The purpose of this blog
I realized this year that I do have a lot to communicate (outside of research papers), but that Twitter isn’t necessarily the right format for me to do that. I hope to make some informative posts here about research topics I learn about, but also to talk about some meta-aspects of research, as well as random other stuff maybe. That’s a pretty broad mandate, but I guess it’s my blog and I can do whatever??
If you’ve read this far, it probably seems strange for me to now say that I’m returning to Twitter after listing out all the reasons why I’ve found it unnecessary for a year. You might even be wondering why you bothered reading this blog post in the first place if the author is so capricious that they can go back on their conclusion from three paragraphs ago.

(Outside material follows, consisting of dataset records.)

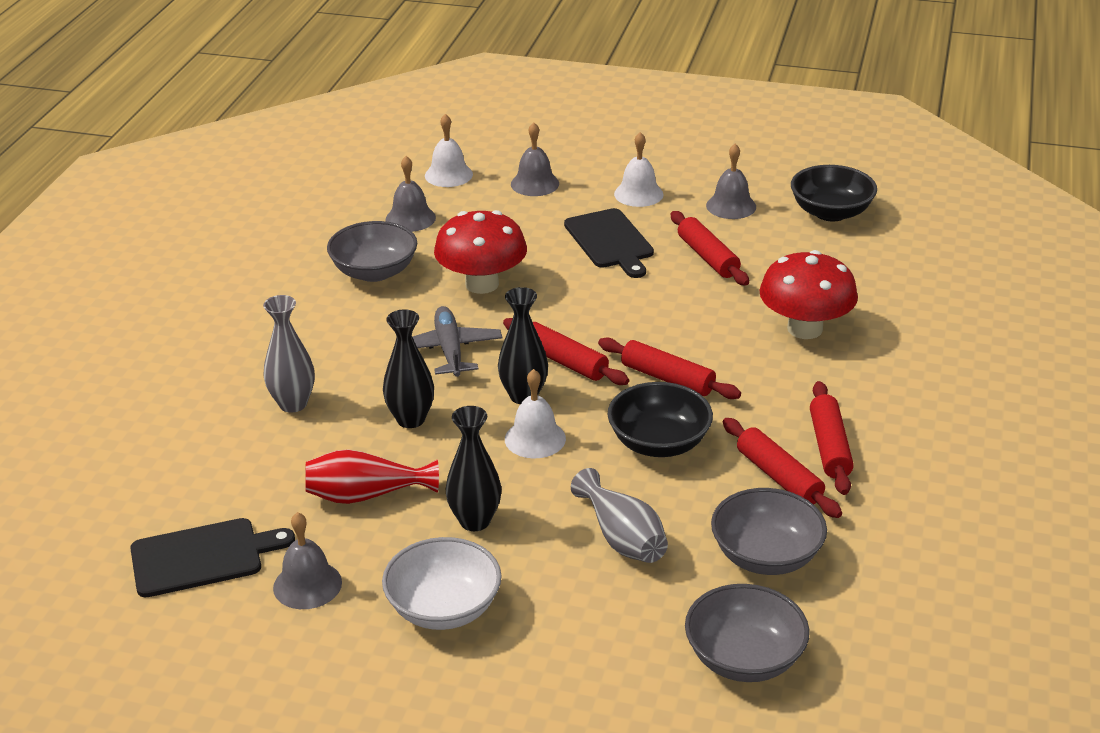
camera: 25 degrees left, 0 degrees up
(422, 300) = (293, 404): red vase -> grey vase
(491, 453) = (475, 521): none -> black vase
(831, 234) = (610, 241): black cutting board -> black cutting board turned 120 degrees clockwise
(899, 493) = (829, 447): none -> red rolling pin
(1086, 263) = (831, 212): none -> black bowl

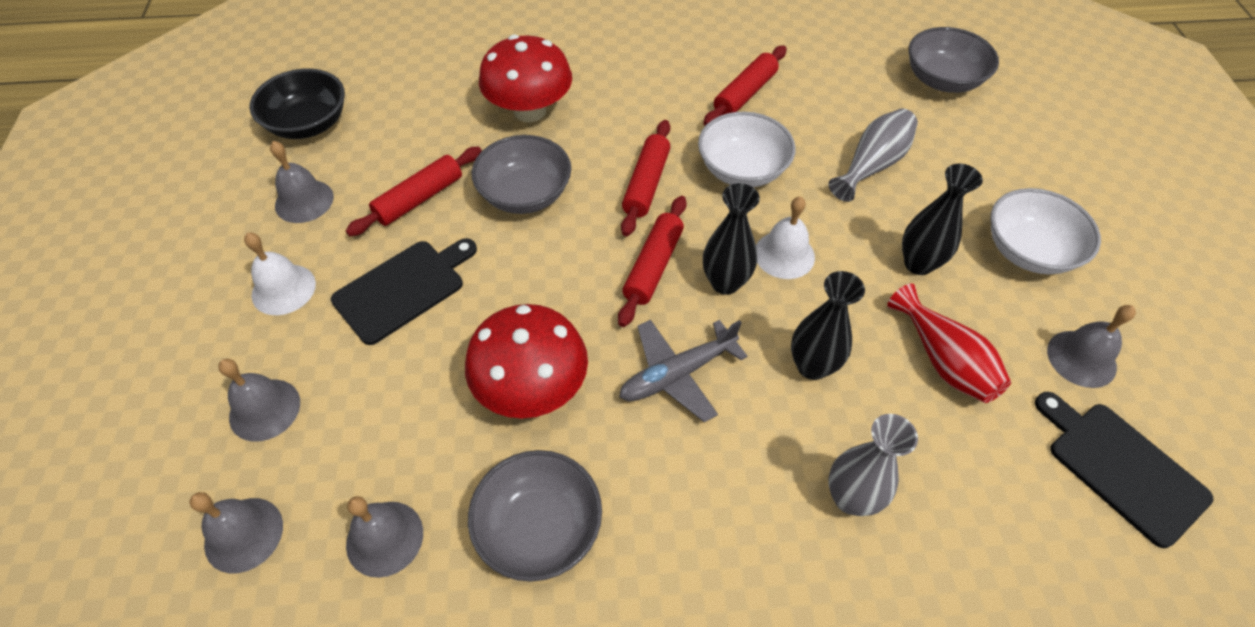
camera: 110 degrees left, 20 degrees up
(448, 175) = (244, 534): white bell -> grey bell
(659, 443) = (742, 169): black bowl -> white bowl
(766, 556) = (837, 86): grey bowl -> grey bowl (525, 194)
(829, 447) = (692, 74): red rolling pin -> none

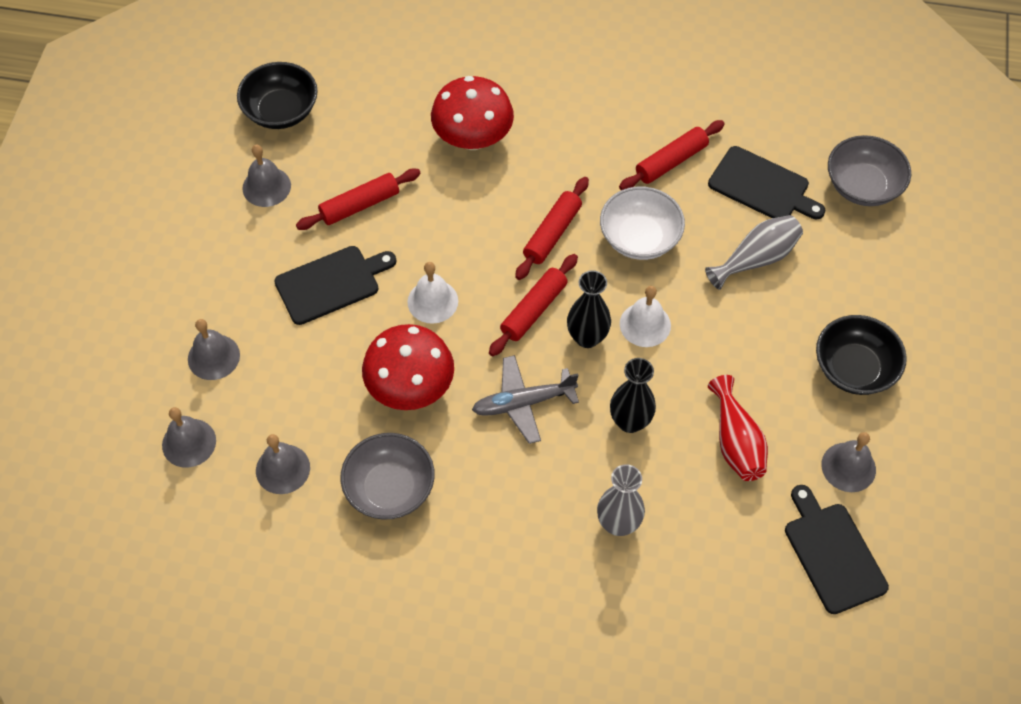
camera: 15 degrees right, 5 degrees up
(283, 289) = (239, 263): white bell -> white bell (432, 301)
(525, 194) = (447, 220): grey bowl -> none
(845, 98) = (762, 186): none -> black cutting board
(918, 263) = (754, 358): black vase -> none
(1028, 251) = (854, 368): white bowl -> black bowl

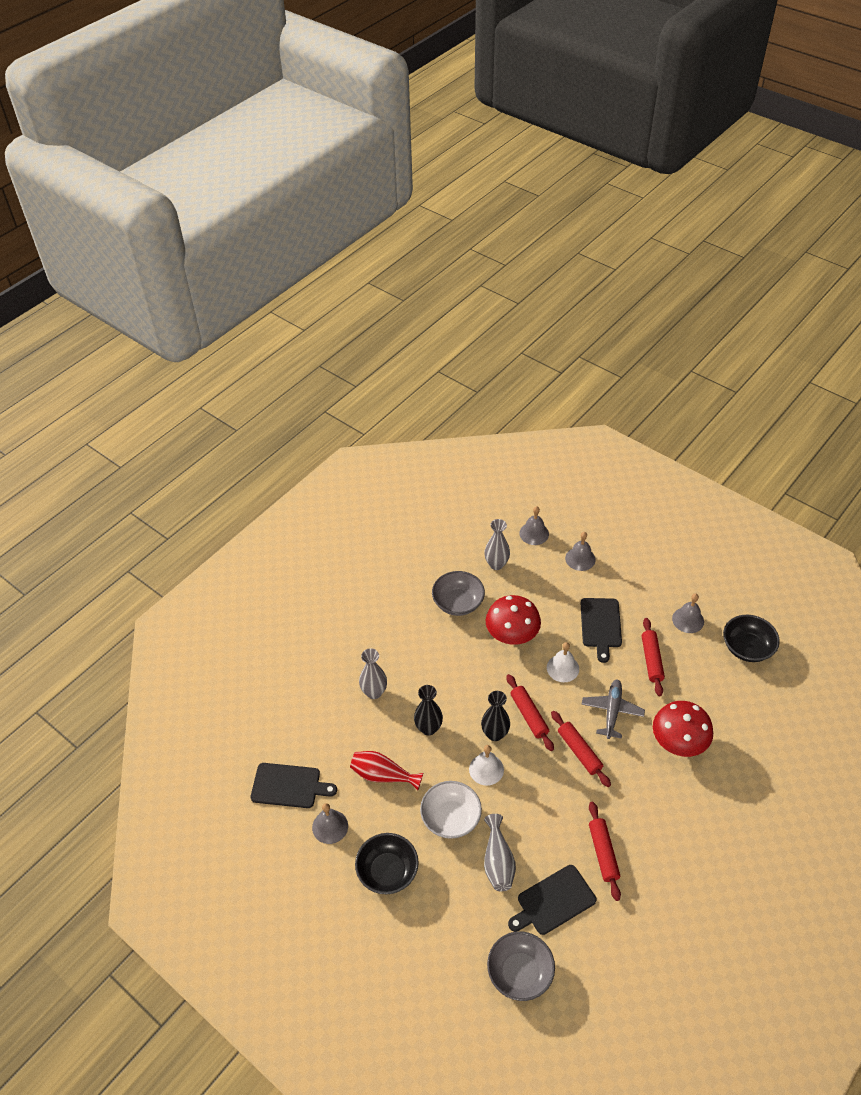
camera: 120 degrees right, 10 degrees down
(283, 469) = (496, 564): grey bell -> grey vase
(523, 403) = (471, 682): grey plane -> grey plane (612, 711)
(639, 238) = (550, 800): white bowl -> white bowl (451, 818)

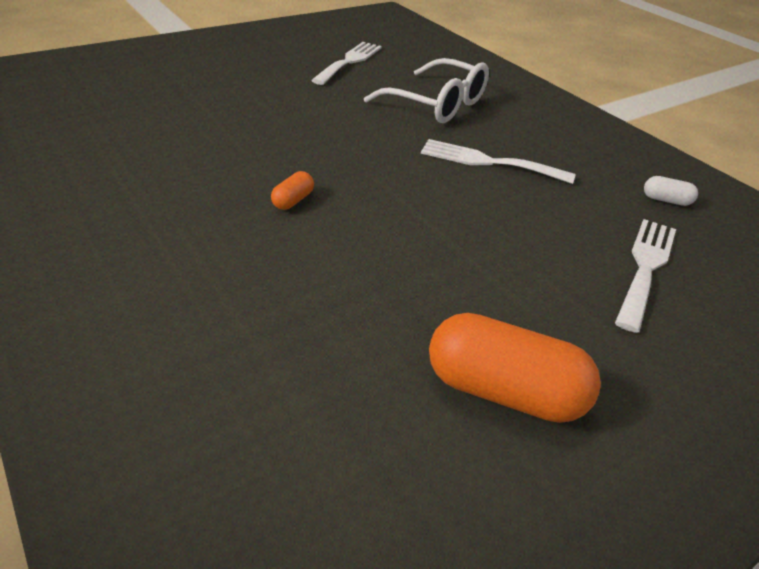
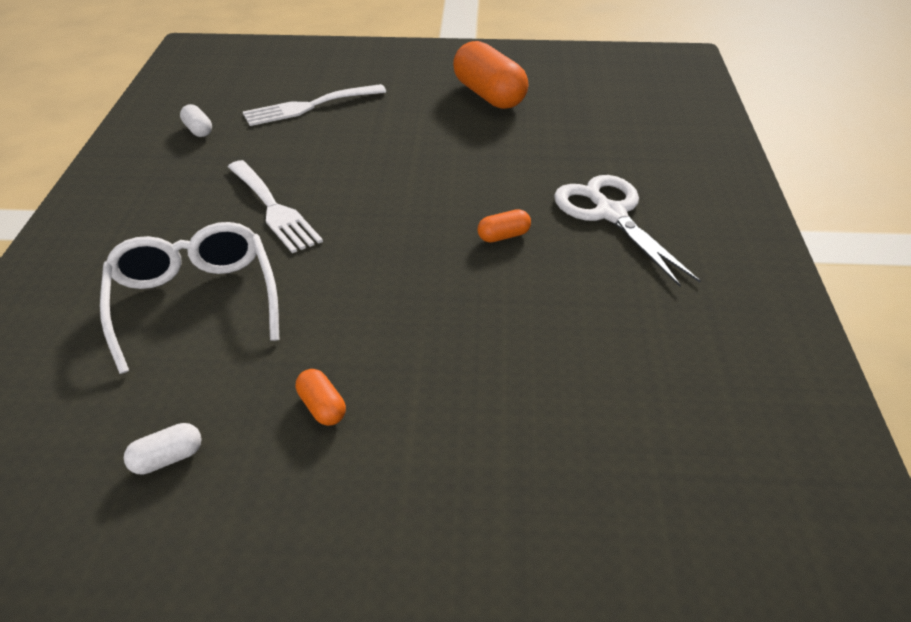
camera: 140 degrees left, 0 degrees up
(208, 257) = (610, 214): none -> white scissors
(305, 88) = (322, 407): none -> orange capsule
(349, 61) = (167, 459): white fork -> white capsule

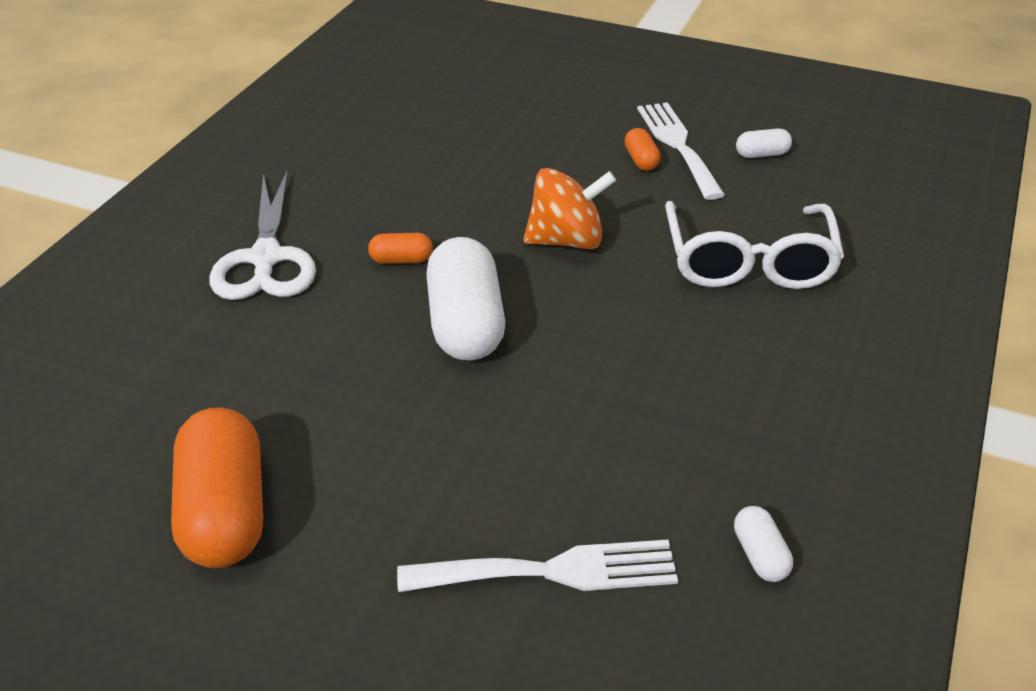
camera: 160 degrees left, 0 degrees up
(274, 209) = (651, 356): white fork -> white fork (678, 145)
(371, 285) = (566, 240): none -> orange spinning top
(420, 201) = (465, 324): none -> white capsule

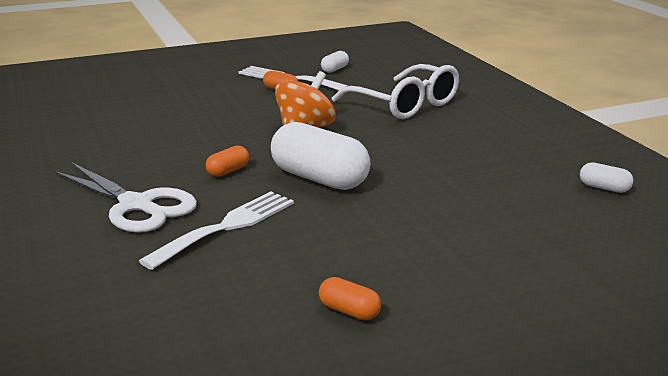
camera: 45 degrees left, 15 degrees down
(224, 512) = (349, 311): orange capsule -> orange capsule, size x0.45
(552, 571) = (546, 237): white fork -> white fork (227, 226)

I don’t think Twitter is useless either, and I think for the more POST-like applications (as opposed to GET-like applications for lack of better terms), there’s not really a clear substitute right now. After detaching for a while, I do want to re-enter the online community more mindfully as well. The point I wanted to make is that it’s far from necessary to be active on or check Twitter if you’re a researcher, and there may be some benefits to disengaging as well. There may be benefits to posting and checking out highlights occasionally, but what are the real benefits to scrolling through the feed everyday, as opposed to keeping up with papers in other ways? This is probably a question that we should all ask ourselves.